Britain's got talons: Polish is not enough. Now fingertips are being judged as works of art
Back in 2007, if you were wearing nail polish and it wasn't chipped, you'd get an A for effort and a gold star if the shade was by Chanel and had sold out in record time. Now, however, manicures are more like miniaturised masterpieces, as the current vogue for extreme nail art shows no signs of abating.
Tomorrow, Scratch, the magazine for nail professionals, hosts its annual awards – and, it's safe to say, the talons of the talented nominees will feature at the very least multi-coloured patterns and crystal embellishments. But when did the humble paint job go extreme?
In 2008, Sharmadean Reid knocked the fashion world's collective socks off with the intricate, funky patterns – all hand-painted – on offer at her London salon, WAH Nails. When Ms Reid started her nail revolution in 2008, nail polish sales in Europe made up just 10 per cent of the colour cosmetics market. By 2012, this had risen to 26 per cent. But, by today's standards, even the WAH version of fashionable fingertips pales in comparison with the artworks favoured by some. When it comes to nailing the look, more is more – especially on the hands of celebrities such as Rihanna, Beyoncé and Katy Perry. The latter's Democrat-themed manicure during last year's US election was particularly creative. Currently in vogue are "stilettos" – long, pointed styles that can even be given a red "sole" à la Christian Louboutin's fancy footwear.

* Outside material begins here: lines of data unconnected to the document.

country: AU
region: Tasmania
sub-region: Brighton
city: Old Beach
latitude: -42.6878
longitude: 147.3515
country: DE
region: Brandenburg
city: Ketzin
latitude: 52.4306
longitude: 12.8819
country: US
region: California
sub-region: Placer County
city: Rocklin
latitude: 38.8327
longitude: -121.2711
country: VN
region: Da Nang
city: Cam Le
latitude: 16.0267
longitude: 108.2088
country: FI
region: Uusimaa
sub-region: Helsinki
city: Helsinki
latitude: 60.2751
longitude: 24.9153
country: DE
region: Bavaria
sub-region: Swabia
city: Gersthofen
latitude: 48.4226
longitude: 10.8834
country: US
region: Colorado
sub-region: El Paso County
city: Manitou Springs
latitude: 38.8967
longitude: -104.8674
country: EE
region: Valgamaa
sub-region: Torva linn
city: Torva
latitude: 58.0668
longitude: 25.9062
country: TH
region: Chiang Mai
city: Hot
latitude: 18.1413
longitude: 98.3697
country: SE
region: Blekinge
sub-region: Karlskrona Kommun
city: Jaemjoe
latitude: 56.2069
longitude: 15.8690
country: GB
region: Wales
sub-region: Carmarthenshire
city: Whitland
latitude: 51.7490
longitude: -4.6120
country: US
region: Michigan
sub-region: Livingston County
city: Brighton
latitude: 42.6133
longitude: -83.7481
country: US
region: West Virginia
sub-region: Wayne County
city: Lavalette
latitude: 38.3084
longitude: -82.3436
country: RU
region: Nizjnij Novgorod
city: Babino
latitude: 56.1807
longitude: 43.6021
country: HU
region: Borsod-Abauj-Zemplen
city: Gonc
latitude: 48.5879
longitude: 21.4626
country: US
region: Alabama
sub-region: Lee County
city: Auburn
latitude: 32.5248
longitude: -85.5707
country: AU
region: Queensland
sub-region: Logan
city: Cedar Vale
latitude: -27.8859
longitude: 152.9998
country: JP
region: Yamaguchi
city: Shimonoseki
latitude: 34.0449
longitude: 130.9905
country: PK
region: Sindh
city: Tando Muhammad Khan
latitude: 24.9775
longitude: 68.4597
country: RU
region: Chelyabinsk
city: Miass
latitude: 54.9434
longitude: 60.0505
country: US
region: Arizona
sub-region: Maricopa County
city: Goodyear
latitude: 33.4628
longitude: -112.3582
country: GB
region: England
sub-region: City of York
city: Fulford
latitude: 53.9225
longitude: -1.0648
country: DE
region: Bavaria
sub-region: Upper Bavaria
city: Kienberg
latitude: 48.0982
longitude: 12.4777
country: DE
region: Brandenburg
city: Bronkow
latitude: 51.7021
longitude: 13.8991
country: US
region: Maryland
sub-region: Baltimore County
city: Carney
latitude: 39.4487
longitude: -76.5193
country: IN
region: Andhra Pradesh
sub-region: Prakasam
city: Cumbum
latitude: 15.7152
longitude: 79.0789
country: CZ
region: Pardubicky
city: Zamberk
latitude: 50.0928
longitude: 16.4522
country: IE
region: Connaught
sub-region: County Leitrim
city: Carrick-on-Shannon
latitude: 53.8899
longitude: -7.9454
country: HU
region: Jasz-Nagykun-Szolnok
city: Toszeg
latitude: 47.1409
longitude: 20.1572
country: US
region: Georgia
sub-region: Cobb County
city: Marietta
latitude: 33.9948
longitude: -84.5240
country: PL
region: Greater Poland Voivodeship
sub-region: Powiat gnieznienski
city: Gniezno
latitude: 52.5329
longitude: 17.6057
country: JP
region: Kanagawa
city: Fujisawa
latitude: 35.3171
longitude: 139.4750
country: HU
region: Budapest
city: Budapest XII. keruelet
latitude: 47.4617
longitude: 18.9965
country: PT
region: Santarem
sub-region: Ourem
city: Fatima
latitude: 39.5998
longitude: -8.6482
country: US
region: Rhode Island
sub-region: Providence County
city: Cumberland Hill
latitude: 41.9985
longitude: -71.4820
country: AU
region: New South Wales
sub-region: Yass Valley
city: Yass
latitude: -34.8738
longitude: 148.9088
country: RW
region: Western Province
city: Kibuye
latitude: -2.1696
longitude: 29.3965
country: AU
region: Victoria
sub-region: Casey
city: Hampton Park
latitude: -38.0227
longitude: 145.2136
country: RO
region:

It's not just stars with stylists on hand who favour the painted lady look, though. It's being replicated in real life, and with amazing proficiency too, as proved by Grazia magazine's hugely-popular #ManicureMonday hashtag on Twitter, through which the most intricate patterns and paintings are revealed – often created at home. In fact, the rise of social media and nail art seems to go hand in hand.
A Mintel consumer research report noted that "nail colours are often touted as an inexpensive means of updating women's wardrobes and staying abreast of fashion trends. It may also be considered a relatively inexpensive pick-me-up when consumers are obliged to keep a close eye on their spending."
More and more brands are cottoning on. Polka-dot, denim-effect and chalkboard finishes have recently launched and, surprisingly, rather than cluttering the market, these new offerings are boosting some attractive business figures. In 2012, Women's Wear Daily reported US nail polish sales at a record $768m (£505m).
"We think 2013 will be about textured with embellishment," Julia Goldin, global chief marketing officer at Revlon, told WWD recently. "Nails are making their own statement on [catwalks and in] pop culture …. Women are taking more risks like nail art, since it doesn't interfere with their daily look."
That there are 20 categories at tomorrow's Scratch Stars awards suggests a quick slick of clear varnish may no longer be an option.